We know job openings are at record levels both nationally and here in Oregon.
The question is why are they so high? At the most basic level the answer is consumer demand is strong and firms are trying to get back to pre-COVID staffing to meet that demand. As simple as that sounds, it’s actually pretty unusual. It’s certainly different than the experiences of the past two recessions which were long-lasting, and had a clear lack of demand. It took years for consumers to return and firms to staff up. Today we know incomes are strong and pent-up demand is very real.
Even as that explanation is concise and sufficient to explain what ‘s going on, I can’t stop there. I’ve been trying to figure out how all the other factors today are impacting job openings. I’m using the accommodation and food service industry as an example below to show how some of these things impact the number of job openings, but this really applies to to all industries.
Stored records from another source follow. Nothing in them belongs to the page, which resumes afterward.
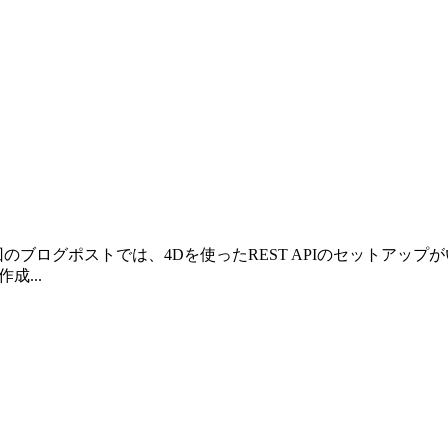
D Morocco 前回のブログポストでは、4Dを使ったREST API
成...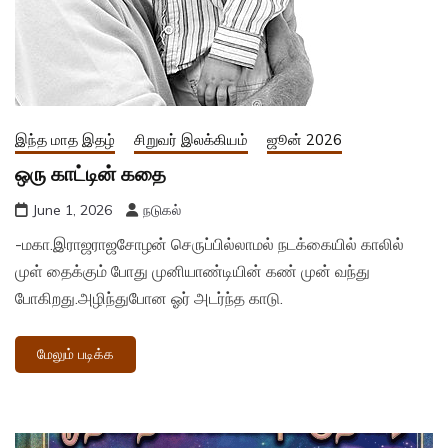
இந்த மாத இதழ்
சிறுவர் இலக்கியம்
ஜூன் 2026
ஒரு காட்டின் கதை
June 1, 2026
நடுகல்
-மகா.இராஜராஜசோழன் செருப்பில்லாமல் நடக்கையில் காலில்
முள் தைக்கும் போது முனியாண்டியின் கண் முன் வந்து
போகிறது.அழிந்துபோன ஓர் அடர்ந்த காடு.
மேலும் படிக்க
First, there is considerable amounts of churn in leisure and hospitality. Over the course of a year, roughly 60% of jobs are so-called stable jobs. That means the sector sees 40% turnover. That works out to the average business needing to fill one position every 2 months just due to industry churn and keeping total employment steady. You’ll note that the total job openings in 2019 were larger than this, I think in large part because you don’t advertise fractions of a position! (It could be part-time, but you need a whole person to fill it on a part-time basis). Plus the industry was growing, so needed more workers to expand on top of the churn.
Second, that normal churn is harder to fill today. Quits are up as workers take better opportunities with different firms, meaning there are now more open positions to fill. Plus labor supply is lower, meaning the number of people who would normally cycle into one of those vacant positions over the course of the year is lower as well. That increases openings as it takes longer to fill them. Combined these factors increase job openings by about 65% relative to that normal industry churn. That’s a huge number!
Third, there is the overall employment hole that firms are looking to fill and get all the way back to pre-COVID levels, if not higher. This is an even larger number.
Overall you will see that the current number of job openings are roughly in the same ballpark, or in the middle of those last couple of calculations. It’s clearly not a perfect calculation that scales exactly to what the data tell us, but is indicative and has been helpful for me to think through. The good news is consumer demand is there, allowing the overall economy and firms to try and get back to pre-pandemic levels faster than in recent cycles. And while that clearly is happening, it is challenging in a supply-constrained economy.
It will be intriguing to watch the population figures for 2021 to see if all these job openings are attracting more new residents. Every state is looking for workers, so if more are moving here, that means our QOL still attracts them! Too bad the figures are from July 1-Jun 30, as we won’t know until Nov 2022 what the impact was!